Reading passage
+ + + + +
Tuesday 3 February 2015

Barbara Hepworth's drawings

Barbara Hepworth is an ex Leeds College of Art student, but she has often been in the shadow of Henry Moore. She is though really worth looking at closely, especially when she is drawing. I have always felt that these drawings of surgeons operating are wonderful examples of an artist being able to focus on the essentials of a moment. They take key elements that are central to an understanding of an activity and almost carve them in stone. 


The drawings are done on gessoed panels. This allows her to scrape and scratch into the surface. The gesso also gives a surface texture for her pencil marks to 'bite' into. The gesso layer can also be stained and colour either wiped away or sanded off. The brushstrokes left from applying the white gesso, also make a texture for colour to hold onto, in this case adding an almost stone like quality to the drawings.
+ + + + +
[Page-level text extractions]
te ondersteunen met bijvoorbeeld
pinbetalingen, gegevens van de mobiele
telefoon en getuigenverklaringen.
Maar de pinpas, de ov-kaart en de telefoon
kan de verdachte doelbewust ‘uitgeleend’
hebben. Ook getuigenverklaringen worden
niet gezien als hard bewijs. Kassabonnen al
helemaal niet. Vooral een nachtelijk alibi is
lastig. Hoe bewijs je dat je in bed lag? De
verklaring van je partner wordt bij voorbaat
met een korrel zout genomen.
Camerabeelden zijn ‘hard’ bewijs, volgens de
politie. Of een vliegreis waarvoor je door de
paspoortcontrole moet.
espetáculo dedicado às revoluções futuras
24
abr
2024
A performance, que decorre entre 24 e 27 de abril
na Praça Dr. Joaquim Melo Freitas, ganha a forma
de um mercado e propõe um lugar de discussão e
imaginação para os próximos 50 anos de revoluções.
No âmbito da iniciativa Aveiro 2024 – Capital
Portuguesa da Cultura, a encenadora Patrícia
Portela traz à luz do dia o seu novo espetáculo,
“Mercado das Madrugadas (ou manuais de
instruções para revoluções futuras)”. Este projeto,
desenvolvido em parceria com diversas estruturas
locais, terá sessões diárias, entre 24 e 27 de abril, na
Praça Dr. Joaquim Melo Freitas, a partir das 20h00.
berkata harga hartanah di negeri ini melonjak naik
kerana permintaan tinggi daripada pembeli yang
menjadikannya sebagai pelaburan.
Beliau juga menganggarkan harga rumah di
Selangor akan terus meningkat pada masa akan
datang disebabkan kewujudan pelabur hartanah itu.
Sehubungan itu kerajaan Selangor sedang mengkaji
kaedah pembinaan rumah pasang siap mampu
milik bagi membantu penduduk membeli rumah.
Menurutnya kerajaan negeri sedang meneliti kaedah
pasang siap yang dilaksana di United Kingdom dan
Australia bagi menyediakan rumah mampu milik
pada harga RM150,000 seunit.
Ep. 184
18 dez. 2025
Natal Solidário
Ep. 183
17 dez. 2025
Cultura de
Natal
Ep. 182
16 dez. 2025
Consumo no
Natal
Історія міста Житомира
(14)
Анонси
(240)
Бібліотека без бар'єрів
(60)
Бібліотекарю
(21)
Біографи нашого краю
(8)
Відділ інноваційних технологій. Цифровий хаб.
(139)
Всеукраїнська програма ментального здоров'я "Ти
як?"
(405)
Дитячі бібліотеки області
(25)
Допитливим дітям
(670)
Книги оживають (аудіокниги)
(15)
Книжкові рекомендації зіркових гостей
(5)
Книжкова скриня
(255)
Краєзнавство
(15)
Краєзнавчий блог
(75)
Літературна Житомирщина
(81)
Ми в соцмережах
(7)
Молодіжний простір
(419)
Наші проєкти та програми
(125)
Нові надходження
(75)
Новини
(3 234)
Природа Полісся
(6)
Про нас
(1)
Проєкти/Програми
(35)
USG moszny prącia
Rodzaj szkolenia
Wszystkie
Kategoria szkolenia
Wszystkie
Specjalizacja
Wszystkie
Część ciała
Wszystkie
+ + + + +
Write out the full post on Barbara Hepworth's drawings word for word, from its date line to its final sentence.

Tuesday 3 February 2015

Barbara Hepworth's drawings

Barbara Hepworth is an ex Leeds College of Art student, but she has often been in the shadow of Henry Moore. She is though really worth looking at closely, especially when she is drawing. I have always felt that these drawings of surgeons operating are wonderful examples of an artist being able to focus on the essentials of a moment. They take key elements that are central to an understanding of an activity and almost carve them in stone. 


The drawings are done on gessoed panels. This allows her to scrape and scratch into the surface. The gesso also gives a surface texture for her pencil marks to 'bite' into. The gesso layer can also be stained and colour either wiped away or sanded off. The brushstrokes left from applying the white gesso, also make a texture for colour to hold onto, in this case adding an almost stone like quality to the drawings.